From toxins used for beauty to tea brewed in milk, here's what Vancouver has contributed.
Do you know the story behind the London Fog, the Earl Grey tea latte invented in Vancouver?

Vancouver is known as a place where innovation happens on a regular basis, but how many of the things developed here can you name?

The history of certain items can be muddy for a variety of reasons. Some things slowly develop with additions made over time, other times the inventor is lost to history. 

And in some cases, there's a clear start point for some sort of development, or a person that is recorded as clearly having created a new thing.

In these five situations, it's clear where they came from, and that place is Vancouver (or, in one case, just east of Vancouver).

1. The Caulking Gun

Caulk has been around for centuries, most often used to seal boats by smearing it in place. It also started being used in buildings to seal against the weather. It is then maybe not surprising it was invented in a rainy place.

That place turns out to be Chilliwack.

Theodore Witte is said to have been inspired by a cake maker using a piping bag to ice a cake. He took that idea and patented a puttying tool in 1894 that soon became known as a caulking gun.

2. The Jolly Jumper

Olivia Poole grew up on the Ojibwe White Earth Reservation in Minnesota, but moved to North Vancouver later in life.

However, she brought an idea with her when she moved out the coast; the use of bouncing cradleboards to help calm babies.

In 1957, while in North Vancouver, she developed and patented a commercial version which has become a staple for young families. The original factory was in North Vancouver as well.

3. Cosmetic Botox

Many know that cosmetic surgery and botulism share a common ancestor (the botulinum toxin), but not everyone knows Botox was born in B.C.

A pair of Vancouver doctors pioneered its usage in the 1980s, after working with a colleague who used the toxin to treat eye spasms. A side effect was the smoothing of skin around the eyes, which people seemed to like, though doctors didn't think much of it at first. However, word spread.

4. .ca

It may seem like a basic fact of the internet that .ca exists, but it had to find its origin somewhere. It's a country-code top-level domain, and it's not like all of the countries joined up and agreed on the domains all at once.

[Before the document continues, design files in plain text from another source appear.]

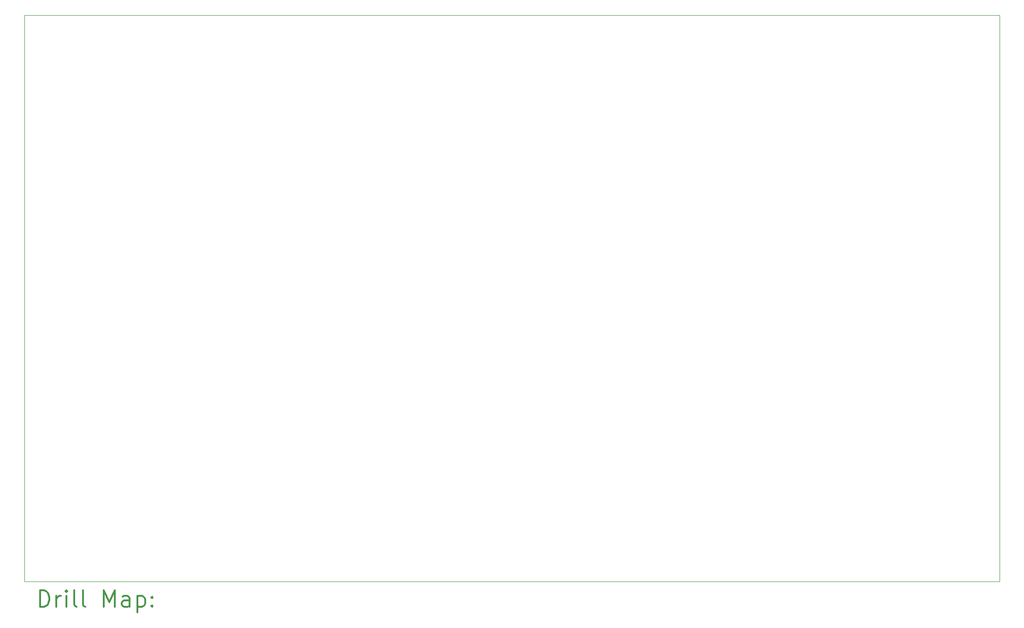
<source format=gbr>
%FSLAX45Y45*%
G04 Gerber Fmt 4.5, Leading zero omitted, Abs format (unit mm)*
G04 Created by KiCad (PCBNEW (5.1.5)-3) date 2020-12-14 09:37:36*
%MOMM*%
%LPD*%
G04 APERTURE LIST*
%TA.AperFunction,Profile*%
%ADD10C,0.050000*%
%TD*%
%ADD11C,0.200000*%
%ADD12C,0.300000*%
G04 APERTURE END LIST*
D10*
X2921000Y-15494000D02*
X2921000Y-5080000D01*
X20828000Y-15494000D02*
X2921000Y-15494000D01*
X20828000Y-5080000D02*
X20828000Y-15494000D01*
X2921000Y-5080000D02*
X20828000Y-5080000D01*
D11*
D12*
X3204928Y-15962214D02*
X3204928Y-15662214D01*
X3276357Y-15662214D01*
X3319214Y-15676500D01*
X3347786Y-15705071D01*
X3362071Y-15733643D01*
X3376357Y-15790786D01*
X3376357Y-15833643D01*
X3362071Y-15890786D01*
X3347786Y-15919357D01*
X3319214Y-15947929D01*
X3276357Y-15962214D01*
X3204928Y-15962214D01*
X3504928Y-15962214D02*
X3504928Y-15762214D01*
X3504928Y-15819357D02*
X3519214Y-15790786D01*
X3533500Y-15776500D01*
X3562071Y-15762214D01*
X3590643Y-15762214D01*
X3690643Y-15962214D02*
X3690643Y-15762214D01*
X3690643Y-15662214D02*
X3676357Y-15676500D01*
X3690643Y-15690786D01*
X3704928Y-15676500D01*
X3690643Y-15662214D01*
X3690643Y-15690786D01*
X3876357Y-15962214D02*
X3847786Y-15947929D01*
X3833500Y-15919357D01*
X3833500Y-15662214D01*
X4033500Y-15962214D02*
X4004928Y-15947929D01*
X3990643Y-15919357D01*
X3990643Y-15662214D01*
X4376357Y-15962214D02*
X4376357Y-15662214D01*
X4476357Y-15876500D01*
X4576357Y-15662214D01*
X4576357Y-15962214D01*
X4847786Y-15962214D02*
X4847786Y-15805071D01*
X4833500Y-15776500D01*
X4804928Y-15762214D01*
X4747786Y-15762214D01*
X4719214Y-15776500D01*
X4847786Y-15947929D02*
X4819214Y-15962214D01*
X4747786Y-15962214D01*
X4719214Y-15947929D01*
X4704928Y-15919357D01*
X4704928Y-15890786D01*
X4719214Y-15862214D01*
X4747786Y-15847929D01*
X4819214Y-15847929D01*
X4847786Y-15833643D01*
X4990643Y-15762214D02*
X4990643Y-16062214D01*
X4990643Y-15776500D02*
X5019214Y-15762214D01*
X5076357Y-15762214D01*
X5104928Y-15776500D01*
X5119214Y-15790786D01*
X5133500Y-15819357D01*
X5133500Y-15905071D01*
X5119214Y-15933643D01*
X5104928Y-15947929D01*
X5076357Y-15962214D01*
X5019214Y-15962214D01*
X4990643Y-15947929D01*
X5262071Y-15933643D02*
X5276357Y-15947929D01*
X5262071Y-15962214D01*
X5247786Y-15947929D01*
X5262071Y-15933643D01*
X5262071Y-15962214D01*
X5262071Y-15776500D02*
X5276357Y-15790786D01*
X5262071Y-15805071D01*
X5247786Y-15790786D01*
X5262071Y-15776500D01*
X5262071Y-15805071D01*
M02*

</source>
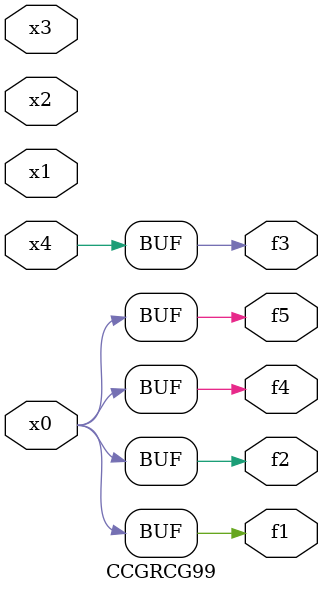
<source format=v>
module CCGRCG99(
	input x0, x1, x2, x3, x4,
	output f1, f2, f3, f4, f5
);
	assign f1 = x0;
	assign f2 = x0;
	assign f3 = x4;
	assign f4 = x0;
	assign f5 = x0;
endmodule

</source>
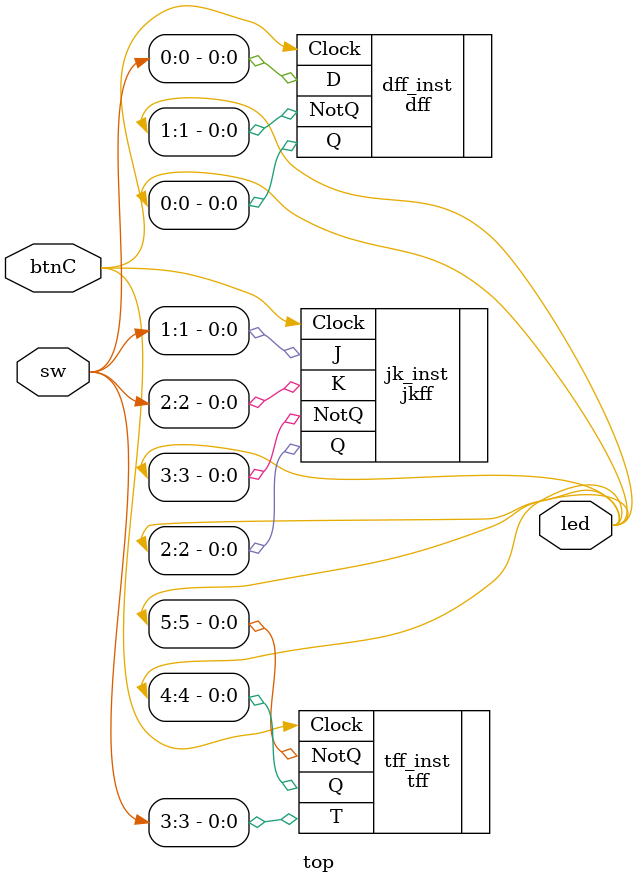
<source format=v>
module top(
    input [5:0] sw,
    input btnC,
    output [5:0] led
);

   dff dff_inst(
        .D(sw[0]),
        .Clock(btnC),
        .Q(led[0]),
        .NotQ(led[1])
    );
    
    jkff jk_inst(
        .J(sw[1]),
        .K(sw[2]),
        .Clock(btnC),
        .Q(led[2]),
        .NotQ(led[3])
    );
    
    tff tff_inst(
        .T(sw[3]),
        .Clock(btnC),
        .Q(led[4]),
        .NotQ(led[5])
    );

endmodule

</source>
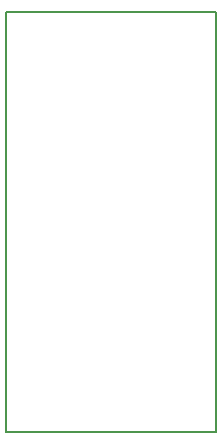
<source format=gbr>
G04 #@! TF.FileFunction,Profile,NP*
%FSLAX46Y46*%
G04 Gerber Fmt 4.6, Leading zero omitted, Abs format (unit mm)*
G04 Created by KiCad (PCBNEW 4.0.6) date 01/06/18 19:18:27*
%MOMM*%
%LPD*%
G01*
G04 APERTURE LIST*
%ADD10C,0.100000*%
%ADD11C,0.150000*%
G04 APERTURE END LIST*
D10*
D11*
X163576000Y-138176000D02*
X145796000Y-138176000D01*
X163576000Y-102616000D02*
X163576000Y-138176000D01*
X145796000Y-102616000D02*
X163576000Y-102616000D01*
X145796000Y-138176000D02*
X145796000Y-102616000D01*
M02*

</source>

Instead, it was a bit ad hoc at the time, often with the domains set up by computer scientists (the first six in 1985 were all generic, like .com and .net). 

In 1987, after other countries had already started the trend, Canada got on board when John Demco at UBC allocated .ca. However, UBC didn't get the first .ca website, that went to a university on the other coast: the University of Prince Edward Island.

5. London Fog

While it may not sound like a local drink, its origins can be traced back to Kitsilano, and not that long ago.

In 1997 a skeptical barista made Maria Loria a Early Grey tea, but with skim milk, not water. Loria, who was pregnant at the time, was looking to find something to replace coffee, and the idea made sense to her, though not to everyone else.

"I think she was skeptical of it; I vaguely remember her being like 'are you sure?'" Loria says. "It worked, cause I continued to order them."

They're now found in coffee shops around the world.